В другую сторону отделилась группа человек в пятнадцать, и во главе ее узнал я Чобота: могучий, широкий, – как богатырь сидел он на рослом вороном коне. А рядом с ним Ганька – худенький, гибкий, как тополевый сучок. Со всех судов смотрели молча красноармейцы вслед удалявшимся товарищам; не спрашивали, не допытывались – все было понятно и так; не было ни шуток, ни смеха.
Отъехал Кондра версты полторы, спешился со своими ребятами и говорит:
– Вот тут разбирайте, кому что придется, только с чинами не спорить, – и подал им узелок.
Ребята развязали его, извлекли оттуда белогвардейские наряды – погоны, кокарды, пуговки, ленты, – а через пять минут отряда было не узнать.

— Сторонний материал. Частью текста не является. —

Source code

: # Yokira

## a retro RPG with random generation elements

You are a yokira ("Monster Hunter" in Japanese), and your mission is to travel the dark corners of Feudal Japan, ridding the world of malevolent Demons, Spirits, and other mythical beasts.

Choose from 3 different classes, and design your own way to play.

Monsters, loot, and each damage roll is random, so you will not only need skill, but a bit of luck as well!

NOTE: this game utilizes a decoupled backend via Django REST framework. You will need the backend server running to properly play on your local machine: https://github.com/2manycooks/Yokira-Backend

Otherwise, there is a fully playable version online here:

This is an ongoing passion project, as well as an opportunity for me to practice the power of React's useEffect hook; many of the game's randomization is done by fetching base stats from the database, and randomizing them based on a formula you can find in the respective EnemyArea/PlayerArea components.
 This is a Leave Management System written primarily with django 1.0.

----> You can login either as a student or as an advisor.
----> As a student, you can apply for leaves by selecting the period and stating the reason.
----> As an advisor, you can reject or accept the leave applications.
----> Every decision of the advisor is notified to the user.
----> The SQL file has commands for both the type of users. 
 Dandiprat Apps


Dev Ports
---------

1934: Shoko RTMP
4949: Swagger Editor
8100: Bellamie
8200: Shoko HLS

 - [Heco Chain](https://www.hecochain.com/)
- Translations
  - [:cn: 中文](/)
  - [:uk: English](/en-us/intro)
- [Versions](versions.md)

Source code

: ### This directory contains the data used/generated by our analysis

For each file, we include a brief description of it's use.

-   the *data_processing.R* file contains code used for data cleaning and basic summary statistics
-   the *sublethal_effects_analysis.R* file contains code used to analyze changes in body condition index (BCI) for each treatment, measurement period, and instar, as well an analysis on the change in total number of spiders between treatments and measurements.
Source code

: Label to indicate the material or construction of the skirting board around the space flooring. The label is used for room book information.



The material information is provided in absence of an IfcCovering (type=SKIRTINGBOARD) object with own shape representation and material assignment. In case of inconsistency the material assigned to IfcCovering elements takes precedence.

Сам Кондра оборотился полковником, и когда надувал губы, делался смешон и неловок, словно ворона в павлиньих перьях. Тьма еще не проглотила вечерние сумерки, но дорожку различать можно было лишь с трудом. Сели снова на коней, тронулись.
– Хлопцы, – внушал Кондра, – не курить, не кашлять громко – будто нас вовсе нет…
Ехали в тишине. Чуть слышно хлопали по влажной и топкой земле привычные кони. Лишь только они начинали вязнуть – и вправо и влево отъезжали всадники, выскакивали, где крепче, где настоящая дорога… Так ехали час, два, три… Никто не попадался навстречу; в камышах и по плавням – никаких признаков жизни. Черным, густым мраком закутались равнины; над болотами – тяжелый седой туман. Вот навстречу донеслись какие-то странные звуки, которых не было до сих пор: так гудит иной раз телефонная проволока, может быть, это где-нибудь вдалеке падает ручей…
Кондра остановился, остановились и все. Он повернул ухо в ту сторону, откуда доносились звуки, и различил теперь ясно гомон человеческой речи…
– Приготовиться! – отдана была тихая команда.
Руки упали на шашки. Продолжали медленно двигаться вперед… Были уже отчетливо видны силуэты шести всадников – они ехали прямо на Кондру.
– Кто едет? – раздалось оттуда.
– Стой! – скомандовал Кондра. – Какой части?
– Алексеевцы… А вы какой?
– Комендантская команда от Казановича…
Всадники подъехали. Увидели погоны Кондры и почтительно дернулись под козырек.
– Разъезд? – спросил Кондра.
– Так точно, разъезд… Только – кто же тут ночью пойдет?